**Work instruction 1:** Write the records as a two-column CSV with the headers "prompt" and "reading", one row for each record, each field in double quotes and any line breaks replaced by spaces. Include only the records from the start through the line that contains "output: 58 psi", inclusive.

We have a slightly slimmer site with less overheads! And less sessions/better caching! Merry Christmas!
comment:11 Changed 3 years ago by ed
E: no go for now. needs discussion.
A, B, D, F: yes
C, G: sound sexy - might be on or the other - this work is going to eat up a lot of time - so keep an eye on timings
remember we're in utilitarian mode but not kill mode or tinkering with strategy stuff
comment:12 Changed 3 years ago by jim
- Add Hours to Ticket changed from 0.0 to 0.15
- Total Hours changed from 4.6 to 4.75
- Description modified (diff)
Thanks sir. Updating description...
comment:13 Changed 3 years ago by jim
- Add Hours to Ticket changed from 0.0 to -0.05
- Total Hours changed from 4.75 to 4.7
- Description modified (diff)
Correction...
comment:14 Changed 3 years ago by jim
Doing A: Created a new admin VBO view that allows filtering of taxo entries and usese Drupal's APIs to delete the terms safely... https://www.transitionnetwork.org/admin/reports/terms
comment:15 Changed 3 years ago by jim
- Add Hours to Ticket changed from 0.0 to 0.75
- Total Hours changed from 4.7 to 5.45
- Description modified (diff)
A done.. the view filter by any keyword, I chose '|' which seemed to be used to break up LOADs of spammy long terms.. Scanned by eye before deleting, around 1200 terms gone.
I also searched for 'Adult', 'payday' etc and removed the handful left...
ED: you can use this tool again (Reports -> Taxonmy terms cleanup) to remove safely batches of offending tags that contain, start with etc various words/symbols.
comment:16 Changed 3 years ago by jim
- Add Hours to Ticket changed from 0.0 to 0.25
- Total Hours changed from 5.45 to 5.7
11.. continued..

**Work instruction 2:** Translate this sentence from the ticket comments into Spanish: "We have a slightly slimmer site with less overheads!"

**Records for the exercise:**
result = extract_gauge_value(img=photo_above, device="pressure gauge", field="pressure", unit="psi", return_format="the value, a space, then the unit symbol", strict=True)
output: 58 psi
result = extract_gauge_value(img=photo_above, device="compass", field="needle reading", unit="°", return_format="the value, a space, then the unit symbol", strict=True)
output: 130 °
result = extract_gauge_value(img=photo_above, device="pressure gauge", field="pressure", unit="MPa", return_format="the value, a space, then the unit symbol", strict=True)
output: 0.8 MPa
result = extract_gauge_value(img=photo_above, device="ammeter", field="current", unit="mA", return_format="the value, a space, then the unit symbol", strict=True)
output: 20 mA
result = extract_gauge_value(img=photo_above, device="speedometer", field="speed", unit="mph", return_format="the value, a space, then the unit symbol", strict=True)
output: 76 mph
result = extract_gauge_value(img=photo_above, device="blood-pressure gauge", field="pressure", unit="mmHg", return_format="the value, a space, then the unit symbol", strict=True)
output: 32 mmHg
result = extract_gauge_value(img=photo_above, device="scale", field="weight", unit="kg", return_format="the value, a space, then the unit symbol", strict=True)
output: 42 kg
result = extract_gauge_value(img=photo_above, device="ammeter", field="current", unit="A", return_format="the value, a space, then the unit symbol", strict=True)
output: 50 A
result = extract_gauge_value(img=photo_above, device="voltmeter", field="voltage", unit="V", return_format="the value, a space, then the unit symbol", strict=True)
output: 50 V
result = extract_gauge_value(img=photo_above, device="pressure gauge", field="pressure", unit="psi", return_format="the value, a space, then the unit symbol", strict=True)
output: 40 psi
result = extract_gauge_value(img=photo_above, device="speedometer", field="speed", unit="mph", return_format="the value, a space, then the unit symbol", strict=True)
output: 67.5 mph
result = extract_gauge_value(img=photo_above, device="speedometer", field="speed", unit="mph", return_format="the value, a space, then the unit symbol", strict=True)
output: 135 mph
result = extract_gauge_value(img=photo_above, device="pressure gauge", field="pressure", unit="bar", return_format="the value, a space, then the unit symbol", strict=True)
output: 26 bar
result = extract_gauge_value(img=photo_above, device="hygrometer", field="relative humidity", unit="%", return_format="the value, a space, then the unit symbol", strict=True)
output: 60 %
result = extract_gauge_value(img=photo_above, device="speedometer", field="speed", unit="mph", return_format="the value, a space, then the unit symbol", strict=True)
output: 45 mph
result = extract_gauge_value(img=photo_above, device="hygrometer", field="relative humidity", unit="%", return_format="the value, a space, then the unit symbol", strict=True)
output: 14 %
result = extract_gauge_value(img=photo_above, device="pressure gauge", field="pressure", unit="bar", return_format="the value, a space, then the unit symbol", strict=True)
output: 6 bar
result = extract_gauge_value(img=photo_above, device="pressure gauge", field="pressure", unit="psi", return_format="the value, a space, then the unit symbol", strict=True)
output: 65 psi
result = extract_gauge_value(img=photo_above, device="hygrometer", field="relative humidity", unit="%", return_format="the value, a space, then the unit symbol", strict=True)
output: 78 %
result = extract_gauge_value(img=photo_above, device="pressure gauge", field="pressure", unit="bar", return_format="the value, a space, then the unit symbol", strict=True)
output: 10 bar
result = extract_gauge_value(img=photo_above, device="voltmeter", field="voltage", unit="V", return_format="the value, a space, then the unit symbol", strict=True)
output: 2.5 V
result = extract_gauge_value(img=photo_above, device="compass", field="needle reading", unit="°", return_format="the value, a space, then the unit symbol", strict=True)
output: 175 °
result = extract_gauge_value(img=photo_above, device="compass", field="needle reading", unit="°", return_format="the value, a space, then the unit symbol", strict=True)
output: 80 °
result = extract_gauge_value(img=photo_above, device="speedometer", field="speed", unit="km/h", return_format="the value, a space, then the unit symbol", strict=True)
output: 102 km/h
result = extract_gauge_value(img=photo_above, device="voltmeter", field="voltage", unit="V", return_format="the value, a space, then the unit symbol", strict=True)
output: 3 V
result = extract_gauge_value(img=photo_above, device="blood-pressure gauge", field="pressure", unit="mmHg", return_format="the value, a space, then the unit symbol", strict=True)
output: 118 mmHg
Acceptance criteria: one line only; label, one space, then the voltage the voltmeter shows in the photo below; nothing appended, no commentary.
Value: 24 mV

**Exercise answer 1:**
prompt,reading
"result = extract_gauge_value(img=photo_above, device=""pressure gauge"", field=""pressure"", unit=""psi"", return_format=""the value, a space, then the unit symbol"", strict=True) output:","58 psi"

**Exercise answer 2:** ¡Tenemos un sitio un poco más ligero y con menos sobrecarga!